Commit to eating stronger, more nutritious foods. Your friends will think you're crazy and you won't fit in with the "normal crowd," but who cares? Being normal sucks, and normal never helped create any champions.

2 /// Live By Your Word

Learn it at a young age and live it. I've worked with countless athletes and their parents for more than 10 years and have seen one too many empty promises and sneaky tactics. I've seen famous people, looked up to by thousands and thousands of people, who don't live their words.

It's a shame. An honest person is hard to find. If you say you're going to do it, then do it—and go all out. If you give your word, don't make excuses; make it happen.

3 /// Leave Everything in the Gym

This boils down to honesty. Be honest with yourself. When you look yourself in the mirror after your workout, ask yourself, "Did I give my all today?"

That is what training is all about. You versus you. Push yourself to your limits and beyond. Learn what it means to tolerate pain and break through the pain barrier.

Break records and always train to become at least one percent better than the last workout.

4 /// Excuses Pave the Road to Nowhere

Athletes make excuses about why they can't have a strong breakfast, why they ate a crappy lunch, and why they can't get to the gym more than twice per week.

Really? You only train twice each week and on the other five days you can't train? The athletes who make excuses are simply giving themselves a green light to lose. You must be brutally honest with yourself if you want to achieve success.

Avoid making excuses and learn to take responsibility for all your actions. Learn this skill now and you will be powerful not just during your teen years as an athlete, but for the rest of your life—if you continue living the code of no excuses.

5 /// When Things Go Wrong, Keep Fighting

You will hit walls, setbacks, and obstacles, but this is when the true champion rises to the occasion. I've had athletes come to my gym with casts on a leg or arm. At first they tell me they need to take 4-6 weeks off due to the injury.

I tell them, "Hell, no!" I get them in the gym and, if the arm is in a cast, we do lifts with one arm, strap a belt around their waists, and do sled sprints. There is always a way to train, to rise above, to conquer and crush obstacles.
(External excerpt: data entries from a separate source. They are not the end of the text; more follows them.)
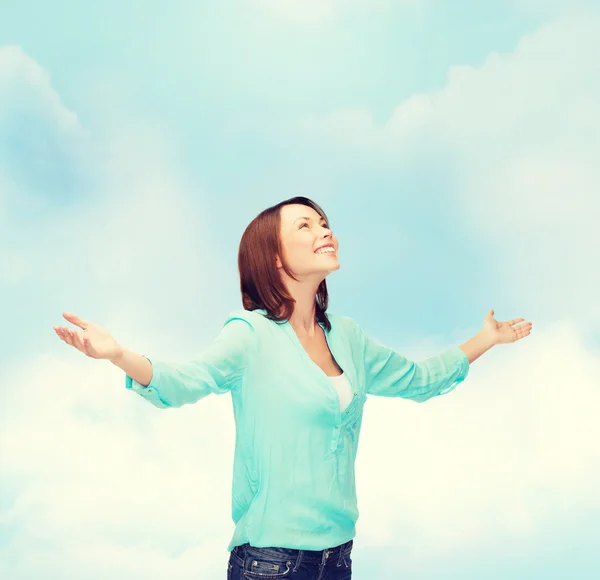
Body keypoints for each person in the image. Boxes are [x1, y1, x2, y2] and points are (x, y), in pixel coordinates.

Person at [53, 196, 532, 579]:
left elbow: (419, 381)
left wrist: (485, 340)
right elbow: (183, 382)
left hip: (338, 558)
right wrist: (117, 353)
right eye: (305, 225)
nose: (324, 229)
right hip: (271, 563)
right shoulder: (250, 335)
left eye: (324, 221)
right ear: (275, 256)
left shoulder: (347, 337)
You will see big changes in your success when you have the right mindset.

You have nothing to lose when you step up and give it your all. You can walk away with your chin held high knowing you did all you could to achieve your goals.

6 /// Beat the Guy Next to You Every Time

When you train, get in there and compete. This goes for the weight room, practice, and life in general. Average doesn't cut it in sports or life. The two go hand in hand. When you train, you should push at high intensity and making everyone else rise to your level.
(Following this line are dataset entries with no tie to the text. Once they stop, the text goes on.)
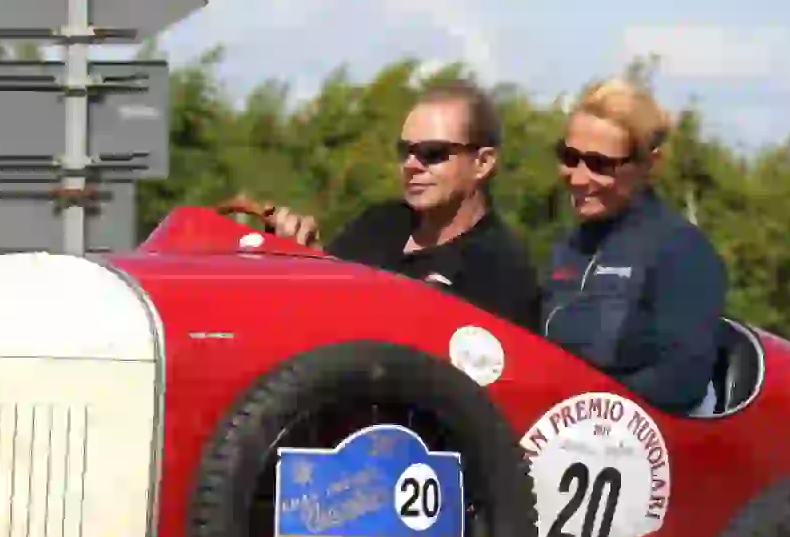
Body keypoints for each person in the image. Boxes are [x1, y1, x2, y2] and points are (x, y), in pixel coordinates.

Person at [218, 80, 541, 329]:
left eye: (432, 153)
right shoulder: (380, 223)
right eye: (406, 151)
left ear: (482, 163)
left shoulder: (500, 271)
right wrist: (303, 254)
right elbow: (320, 309)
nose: (412, 165)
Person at [539, 77, 728, 413]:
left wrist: (574, 402)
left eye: (600, 165)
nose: (578, 178)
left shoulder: (681, 250)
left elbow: (681, 381)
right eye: (569, 157)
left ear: (648, 164)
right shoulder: (566, 247)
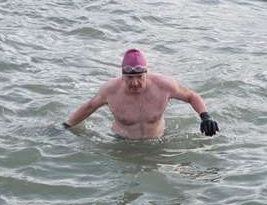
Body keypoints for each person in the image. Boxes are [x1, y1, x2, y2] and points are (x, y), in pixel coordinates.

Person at [63, 48, 220, 140]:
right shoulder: (110, 90)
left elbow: (191, 96)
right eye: (130, 77)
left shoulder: (163, 85)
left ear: (146, 73)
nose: (135, 82)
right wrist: (66, 126)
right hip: (122, 142)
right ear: (122, 75)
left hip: (158, 140)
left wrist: (205, 116)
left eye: (139, 77)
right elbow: (89, 107)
If you've got a job, then don't be satisfied with only doing what's in your "job description." Go above and beyond the job description because that is what it takes to go from average to ass-kicker.

7 /// Don't Be Afraid to Fail

This is where many younger athletes go wrong. They set their sights on small goals, feeling they are not ready for the bigger goals.

First you must decide that you are going to achieve a big, specific goal. That goal will drive your actions to greater heights. Every rep, every set, every workout, every meal—they will all be done with the motivation to kick ass and take names to achieve your goal. Without a big goal, you will go stale and you'll hit a wall.

When you train, don't just think about how this workout is going to make you physically stronger, give you a bigger chest, bigger arms and so on. When we train at The Underground Strength Gym, we have a saying that we are "training for life." Each workout must make us a better person, a stronger person, on all fronts: physically, mentally and spiritually.

Each workout must push you out of your comfort zone so you begin getting used to overcoming obstacles, winning when the odds are against you, doing the little extra to prove to yourself that you're capable of achieving more than you thought possible from the onset.

Every workout, become one percent stronger on the inside, not just on the bar. You might be wondering how the heck you can achieve this. Well, let me preface my words by telling you that it's going to hurt. You're going to have to get comfortable being uncomfortable.

It might mean taking a heavy set of kettlebells for a quarter-mile walk rather than the typical 150-foot carry. Every time you set the weights down you have to bang out 20 push-ups.

It might mean that, after you hit your heavy squats, you drop the weight a bit and aim for a brutal 20-rep set. Rather than the typical prowler push, perform prowler sprint suicides and race against a training partner. The loser has to hit an extra round of prowler suicides. As the Navy SEALs say, "It pays to be a winner!"

When you start digging deep and begin using your training as a means to develop inner strength and not just physical strength, you quickly realize that your workouts will become that much more powerful. They will help you succeed in life and lifting.

Being a highly effective athlete truly means that you're an ass-kicker in all facets of your life. This is beyond sports and athletics. Get your mind in the right place first. Decide what you want and refuse to allow anything or anyone to stand in your way.

The great men and women of this world think big and then do everything in their power to achieve big. In the end, you decide how great you will become.